Vice president’s team selects Judith Garcia ’13 for advisory group
City councilor among leaders offering insights on Honduras to deepen relationships
For the past six years, Judith García ’13 has helped residents navigate challenges and solve problems as a city councilor in Chelsea, Mass. Now, her expertise as an elected official in a city that has one of the state’s largest Honduran immigrant populations is coming in handy on an international level.
García, who designed her own independent major in urban studies while at Wheaton College, was selected “to be among 10 other national Honduran-American leaders to share ideas and priorities in preparation for Vice President Kamala Harris’s visit to Honduras [in January 2022],” according to a February news article in the Chelsea Record newspaper.
The newspaper wrote about García’s selection in the story “Councilor Judith García Tapped by the Office of Vice President Kamala Harris to Deepen Bilateral Relations With Honduras.”

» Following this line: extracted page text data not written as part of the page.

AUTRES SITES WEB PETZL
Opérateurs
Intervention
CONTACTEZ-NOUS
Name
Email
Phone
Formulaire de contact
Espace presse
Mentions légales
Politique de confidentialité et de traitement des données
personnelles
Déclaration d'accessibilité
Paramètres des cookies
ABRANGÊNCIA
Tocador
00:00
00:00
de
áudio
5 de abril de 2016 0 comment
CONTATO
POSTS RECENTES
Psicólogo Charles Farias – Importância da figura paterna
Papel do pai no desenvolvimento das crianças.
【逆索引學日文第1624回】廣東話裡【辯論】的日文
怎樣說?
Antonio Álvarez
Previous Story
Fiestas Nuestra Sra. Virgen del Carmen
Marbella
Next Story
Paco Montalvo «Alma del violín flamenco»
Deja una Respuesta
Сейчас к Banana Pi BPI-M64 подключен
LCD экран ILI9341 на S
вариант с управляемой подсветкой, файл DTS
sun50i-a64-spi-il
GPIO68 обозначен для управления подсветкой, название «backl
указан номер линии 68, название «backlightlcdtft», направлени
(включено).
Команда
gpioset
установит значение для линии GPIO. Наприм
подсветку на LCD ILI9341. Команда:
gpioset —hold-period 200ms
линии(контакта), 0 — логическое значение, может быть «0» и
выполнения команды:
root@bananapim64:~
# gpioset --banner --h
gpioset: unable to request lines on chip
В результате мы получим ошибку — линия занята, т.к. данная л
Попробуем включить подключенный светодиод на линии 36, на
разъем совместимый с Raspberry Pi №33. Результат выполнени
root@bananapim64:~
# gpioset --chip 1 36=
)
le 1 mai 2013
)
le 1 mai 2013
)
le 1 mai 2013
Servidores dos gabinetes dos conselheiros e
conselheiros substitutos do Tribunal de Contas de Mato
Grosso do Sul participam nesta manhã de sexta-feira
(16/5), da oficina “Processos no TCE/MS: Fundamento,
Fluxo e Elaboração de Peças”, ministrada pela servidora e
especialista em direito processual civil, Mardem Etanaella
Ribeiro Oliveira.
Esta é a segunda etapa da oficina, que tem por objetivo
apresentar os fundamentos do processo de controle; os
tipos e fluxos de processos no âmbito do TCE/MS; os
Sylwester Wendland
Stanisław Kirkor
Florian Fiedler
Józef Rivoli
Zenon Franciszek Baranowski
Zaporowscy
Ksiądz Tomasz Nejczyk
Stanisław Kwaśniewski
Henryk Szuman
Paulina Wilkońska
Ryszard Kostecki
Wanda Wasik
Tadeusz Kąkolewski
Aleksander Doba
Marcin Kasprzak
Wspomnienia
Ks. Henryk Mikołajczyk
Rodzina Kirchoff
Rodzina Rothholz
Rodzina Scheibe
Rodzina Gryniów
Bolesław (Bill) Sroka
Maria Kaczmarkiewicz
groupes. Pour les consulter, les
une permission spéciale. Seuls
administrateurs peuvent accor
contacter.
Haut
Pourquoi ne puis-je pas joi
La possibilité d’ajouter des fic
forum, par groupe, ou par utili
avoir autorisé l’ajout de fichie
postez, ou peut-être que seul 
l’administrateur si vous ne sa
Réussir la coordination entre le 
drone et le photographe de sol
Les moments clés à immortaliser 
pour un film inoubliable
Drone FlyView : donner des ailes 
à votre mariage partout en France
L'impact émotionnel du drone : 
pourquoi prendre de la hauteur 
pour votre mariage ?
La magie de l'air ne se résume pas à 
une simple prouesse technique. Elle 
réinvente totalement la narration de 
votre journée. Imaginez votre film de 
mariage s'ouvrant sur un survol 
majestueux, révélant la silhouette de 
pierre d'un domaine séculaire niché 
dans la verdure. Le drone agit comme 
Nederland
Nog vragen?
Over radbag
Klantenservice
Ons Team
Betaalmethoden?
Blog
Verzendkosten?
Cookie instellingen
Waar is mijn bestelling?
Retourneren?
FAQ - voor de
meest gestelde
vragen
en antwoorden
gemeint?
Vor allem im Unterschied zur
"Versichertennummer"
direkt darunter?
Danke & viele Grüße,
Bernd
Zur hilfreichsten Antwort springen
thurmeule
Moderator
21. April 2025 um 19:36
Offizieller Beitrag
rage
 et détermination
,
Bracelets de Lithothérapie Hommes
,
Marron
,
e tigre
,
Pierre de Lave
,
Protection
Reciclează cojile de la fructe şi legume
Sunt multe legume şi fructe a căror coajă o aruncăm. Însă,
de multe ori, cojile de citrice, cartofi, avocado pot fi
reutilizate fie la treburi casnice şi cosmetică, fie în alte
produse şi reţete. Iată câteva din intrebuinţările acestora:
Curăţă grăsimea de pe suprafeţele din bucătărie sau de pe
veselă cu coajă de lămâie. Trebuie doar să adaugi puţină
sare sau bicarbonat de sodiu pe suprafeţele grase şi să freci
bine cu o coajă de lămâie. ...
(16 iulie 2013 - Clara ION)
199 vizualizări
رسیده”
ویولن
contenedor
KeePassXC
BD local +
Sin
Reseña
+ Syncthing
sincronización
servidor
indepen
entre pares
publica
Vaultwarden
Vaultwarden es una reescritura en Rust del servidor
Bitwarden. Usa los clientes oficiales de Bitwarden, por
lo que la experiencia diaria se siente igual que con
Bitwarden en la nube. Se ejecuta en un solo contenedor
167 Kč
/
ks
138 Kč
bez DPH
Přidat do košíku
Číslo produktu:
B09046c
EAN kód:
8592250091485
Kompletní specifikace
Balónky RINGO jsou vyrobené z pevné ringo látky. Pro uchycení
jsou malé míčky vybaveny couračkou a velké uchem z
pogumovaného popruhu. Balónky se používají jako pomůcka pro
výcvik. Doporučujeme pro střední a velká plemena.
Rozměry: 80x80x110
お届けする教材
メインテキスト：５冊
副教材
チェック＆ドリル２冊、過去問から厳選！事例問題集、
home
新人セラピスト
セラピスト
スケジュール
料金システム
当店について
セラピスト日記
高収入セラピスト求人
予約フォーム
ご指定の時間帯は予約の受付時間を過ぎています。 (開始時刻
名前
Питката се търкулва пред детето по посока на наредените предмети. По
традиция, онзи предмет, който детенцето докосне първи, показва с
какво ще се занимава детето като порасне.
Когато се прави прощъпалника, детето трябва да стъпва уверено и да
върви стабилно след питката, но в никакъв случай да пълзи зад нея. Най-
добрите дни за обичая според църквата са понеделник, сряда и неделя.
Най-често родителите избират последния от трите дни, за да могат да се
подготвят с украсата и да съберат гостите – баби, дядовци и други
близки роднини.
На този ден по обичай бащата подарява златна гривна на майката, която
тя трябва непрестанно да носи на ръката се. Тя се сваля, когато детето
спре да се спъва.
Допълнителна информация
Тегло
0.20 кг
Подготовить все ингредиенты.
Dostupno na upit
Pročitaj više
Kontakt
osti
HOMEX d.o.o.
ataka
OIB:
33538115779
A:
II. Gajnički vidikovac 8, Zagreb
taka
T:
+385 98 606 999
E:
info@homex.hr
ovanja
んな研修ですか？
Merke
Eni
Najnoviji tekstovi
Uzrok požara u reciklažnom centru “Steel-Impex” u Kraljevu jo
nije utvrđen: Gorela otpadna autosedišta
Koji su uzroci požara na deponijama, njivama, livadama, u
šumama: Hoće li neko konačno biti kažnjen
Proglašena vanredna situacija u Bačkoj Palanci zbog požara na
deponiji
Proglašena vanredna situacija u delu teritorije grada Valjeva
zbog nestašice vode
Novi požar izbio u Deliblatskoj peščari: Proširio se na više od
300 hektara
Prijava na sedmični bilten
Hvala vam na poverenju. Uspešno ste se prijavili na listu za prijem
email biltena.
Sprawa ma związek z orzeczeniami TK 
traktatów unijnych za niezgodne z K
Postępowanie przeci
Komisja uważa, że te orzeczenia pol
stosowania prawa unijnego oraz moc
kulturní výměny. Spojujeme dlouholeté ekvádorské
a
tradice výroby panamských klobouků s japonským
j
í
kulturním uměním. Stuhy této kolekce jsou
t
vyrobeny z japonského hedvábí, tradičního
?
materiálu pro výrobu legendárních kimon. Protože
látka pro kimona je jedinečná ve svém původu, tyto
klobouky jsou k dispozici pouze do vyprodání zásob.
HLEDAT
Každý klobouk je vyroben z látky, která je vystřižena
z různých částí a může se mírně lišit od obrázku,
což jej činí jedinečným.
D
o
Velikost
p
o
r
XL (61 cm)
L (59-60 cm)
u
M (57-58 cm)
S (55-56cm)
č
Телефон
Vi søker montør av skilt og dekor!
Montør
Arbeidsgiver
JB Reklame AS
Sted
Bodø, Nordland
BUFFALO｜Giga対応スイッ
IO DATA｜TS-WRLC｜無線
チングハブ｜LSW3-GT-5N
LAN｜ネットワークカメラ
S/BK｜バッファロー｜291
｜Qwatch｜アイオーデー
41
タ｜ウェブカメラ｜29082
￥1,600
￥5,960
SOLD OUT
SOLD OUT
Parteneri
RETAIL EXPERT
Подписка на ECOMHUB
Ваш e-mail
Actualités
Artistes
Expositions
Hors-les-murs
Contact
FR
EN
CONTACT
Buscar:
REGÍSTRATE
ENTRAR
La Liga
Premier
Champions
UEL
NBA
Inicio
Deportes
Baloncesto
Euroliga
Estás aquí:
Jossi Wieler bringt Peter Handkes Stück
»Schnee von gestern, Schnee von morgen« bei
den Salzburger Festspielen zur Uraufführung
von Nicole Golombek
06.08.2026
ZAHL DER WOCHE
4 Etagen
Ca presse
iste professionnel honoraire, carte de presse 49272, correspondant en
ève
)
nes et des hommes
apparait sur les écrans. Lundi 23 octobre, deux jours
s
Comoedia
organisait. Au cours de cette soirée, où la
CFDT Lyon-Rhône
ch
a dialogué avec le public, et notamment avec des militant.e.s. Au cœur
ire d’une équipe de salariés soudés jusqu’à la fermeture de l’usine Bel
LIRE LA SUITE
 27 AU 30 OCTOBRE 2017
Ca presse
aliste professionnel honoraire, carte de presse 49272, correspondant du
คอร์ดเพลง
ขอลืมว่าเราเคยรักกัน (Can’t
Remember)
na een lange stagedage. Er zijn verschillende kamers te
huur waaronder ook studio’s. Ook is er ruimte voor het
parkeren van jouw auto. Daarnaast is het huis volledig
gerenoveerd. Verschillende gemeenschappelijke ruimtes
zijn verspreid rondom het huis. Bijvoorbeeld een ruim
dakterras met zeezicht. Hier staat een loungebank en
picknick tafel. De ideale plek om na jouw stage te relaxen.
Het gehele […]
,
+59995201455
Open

Vice President Harris’s national security team selected García to help advise the agenda ahead of the trip for the inauguration of Honduran President Xiomara Castro.
The advisory meetings with Vice President Harris’s team have been virtual so far and the conversations are ongoing, said García, who currently is running for state representative in the newly created 11th Suffolk District.
She expressed her great appreciation for being selected. “I am honored to be a part of this important bilateral conversation by joining forces with the administration of Vice President Harris and other United States Honduran leaders. As a councilor in one of the states that is home to thousands of Hondurans, it is important to address the needs of the Hondurans who reside here,” she told the news writer.
García was born and raised in Chelsea, Mass., but her Honduran roots run deep and ground her in her work serving constituents.
“My mother arrived here 33 years ago from Honduras with next to nothing. She brought me up as a single mom, working shifts at a local factory to provide for us—a factory she still works in to this day, as an essential worker,” said Councilor García. “I am who I am today because of her and because of the community that welcomed us and gave us a place to truly belong.”
García has recently worked with community leaders, activists and the local organization Hondureños Unidos de Massachusetts to advocate successfully for the establishment of the first Consulate of Honduras located in Chelsea.
“Through the collective voices of Hondureños Unidos of Massachusetts and the advocacy of our city manager and myself, we managed to convince the government to approve funding for the creation of this new consulate. We are proud to say that not only did we address a vital need for Hondurans of Massachusetts and New England but we also fostered a relationship with the consulate to ensure they became invested in local cultural efforts and in humanitarian causes.”
Most recently, she also visited the White House. For Cinco de Mayo, President Joe Biden invited García and a small cohort of influential Latino politicians and activists, including the First Lady of Mexico, to a reception at the White House.